Wer an geschichtspolitischen Dogmen kratzt, geht ein Risiko ein, er wird stigmatisiert und an den Medien-Pranger gestellt. Der Autor hat das erfahren, als das Deutschland-Archiv 2004 seinen Vortrag über „Deutsche Identität in Verfassung und Geschichte“ abdruckte. „Wir dürfen nicht zögern“, formulierte Löw, „die Verbrechen des NS-Regimes als wichtigen Teil der deutschen Geschichte, der deutschen Identität zu bekennen. Aber wir sollten jenen entgegentreten, die allgemein von deutscher Schuld sprechen, wenn damit gemeint ist, daß die große Mehrheit der damals lebenden Deutschen mitschuldig gewesen sei an einem der größten Verbrechen in der Menschheitsgeschichte. Ein solcher Vorwurf ist ungeheuerlich, wenn er nicht bewiesen wird. Dieser Nachweis wurde bis heute nicht erbracht.“ Der Eklat war da: Die Bundeszentrale für politische Bildung distanzierte sich später „aufs schärfste“ von dem Text, der Rest der von ihr verbreiteten Auflage wurde sogar makuliert.

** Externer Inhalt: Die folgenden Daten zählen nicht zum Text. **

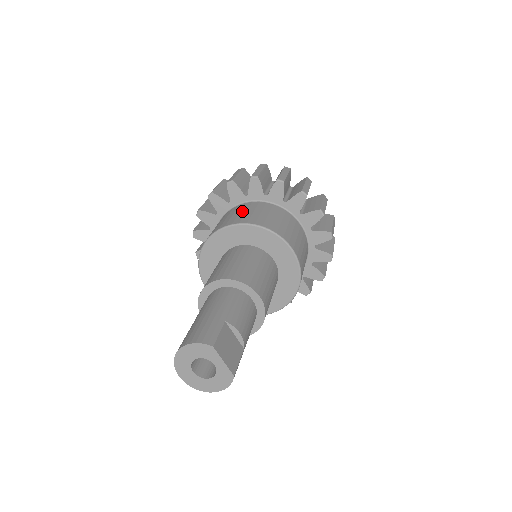
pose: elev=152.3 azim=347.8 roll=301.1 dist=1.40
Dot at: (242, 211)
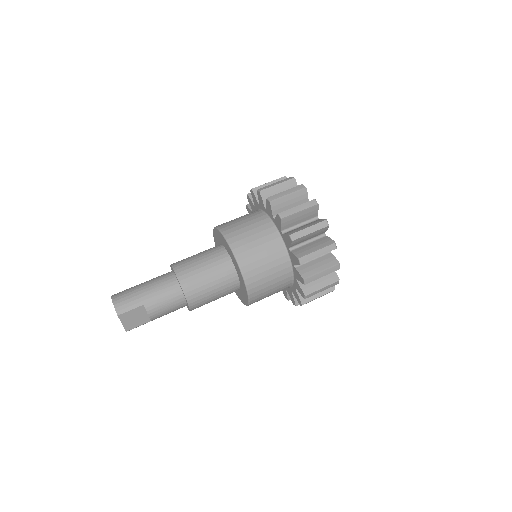
Dot at: (253, 231)
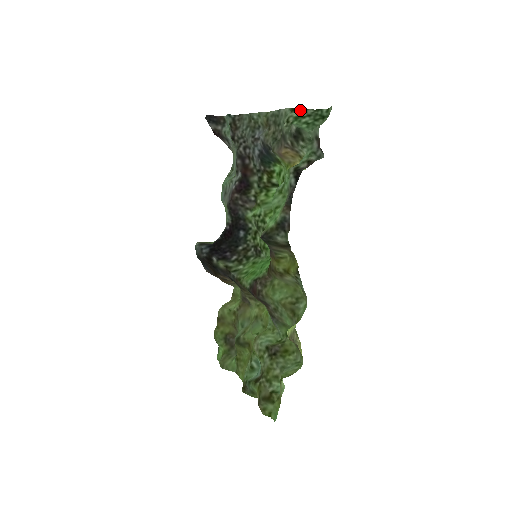
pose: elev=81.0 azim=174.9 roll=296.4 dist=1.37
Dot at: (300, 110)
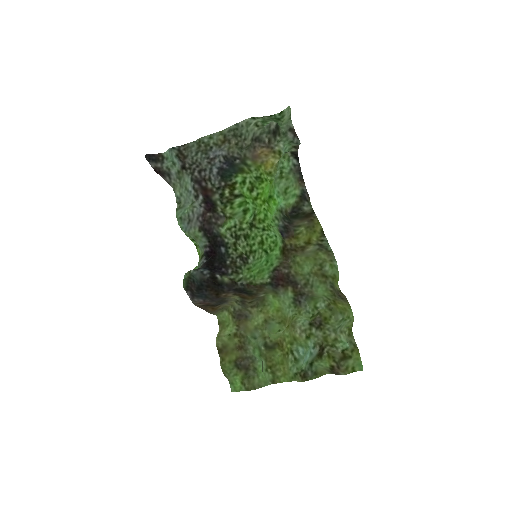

Eine Verfassungsbeschwerde des Verfassers gegen dieses Vorgehen wurde 2010 vom Bundesverfassungsgericht für „offensichtlich begründet“ erklärt. Doch damit war die Geschichte noch nicht zu Ende. Welt Online, Frankfurter Rundschau, Die Zeit und die Süddeutsche Zeitung („Verfassungsgericht schützt Geschichtsfälschung“) attackierten nicht nur Löw, sondern auch die Karlsruher Richter. „Bundeszentrale muß antisemitischen Unfug dulden“, hieß es in der Welt, die sich hier besonders aggressiv hervortat.

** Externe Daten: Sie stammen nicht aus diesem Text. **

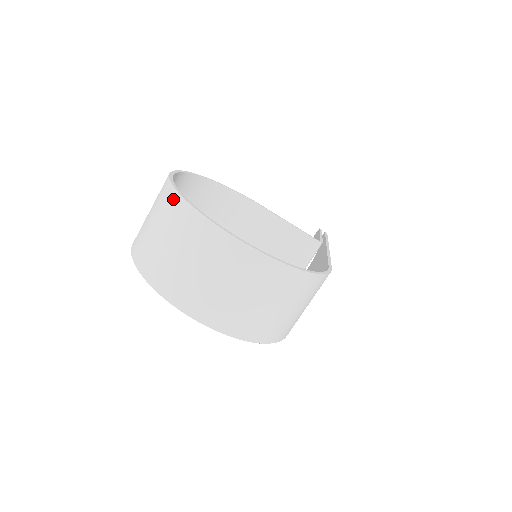
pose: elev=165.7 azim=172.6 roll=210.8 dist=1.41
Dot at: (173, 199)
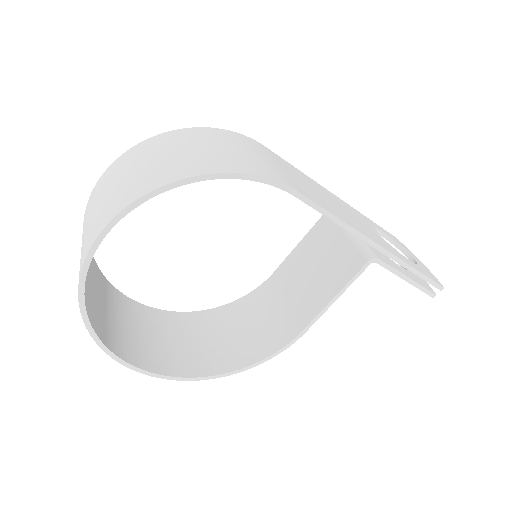
Dot at: occluded
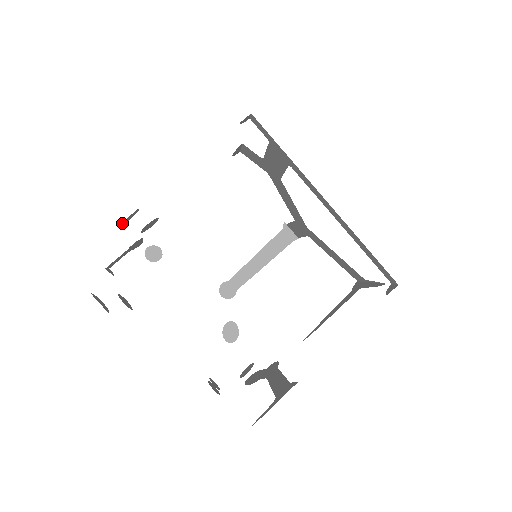
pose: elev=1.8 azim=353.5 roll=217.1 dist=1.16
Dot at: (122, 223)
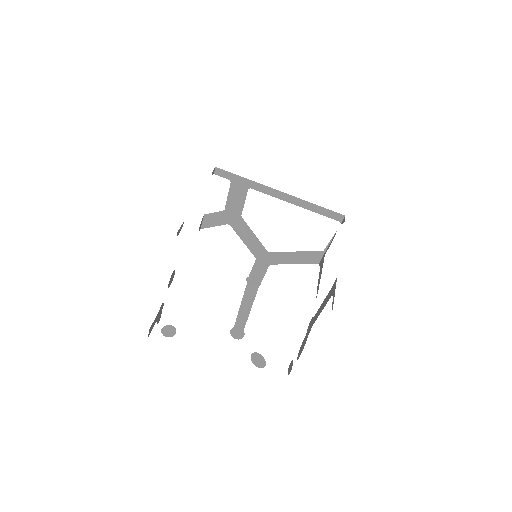
Dot at: (178, 232)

Konrad Löw hat die unrühmliche Rolle der Medien in seinem Buch dokumentiert. Es ist somit auch ein Sittengemälde der deutschen Presse, in der sich „Publizisten als Scharfrichter“ aufspielen. Die Frage erheischt eine Antwort: Kann es denn sein, daß in einer Gesellschaft, die sich wegen ihrer Offenheit und Toleranz gern auf die Schulter klopft, die Toleranz dort endet, wo eine „Bewältigung“ der Vergangenheit durch eine offene Diskussion eingefordert wird? Die Wahrheit sollte den Menschen doch zumutbar sein.

Wie schreibt der amerikanische Menschenrechtsexperte Alfred de Zayas in seinem Nachwort? „Die Usurpierung der Schuld durch manche deutsche Journalisten, Politiker und Zeithistoriker stellt einen epistemologisch (erkenntnistheoretisch) unredlichen Sonderweg dar, eine Zumutung gegenüber allen, die eine differenzierte Betrachtung der Geschichte verlangen.“ Die Reaktion auf das Buch „Adenauer hatte recht“ wird einen Hinweis darauf geben, wie es aktuell um die deutsche Diskurskultur steht.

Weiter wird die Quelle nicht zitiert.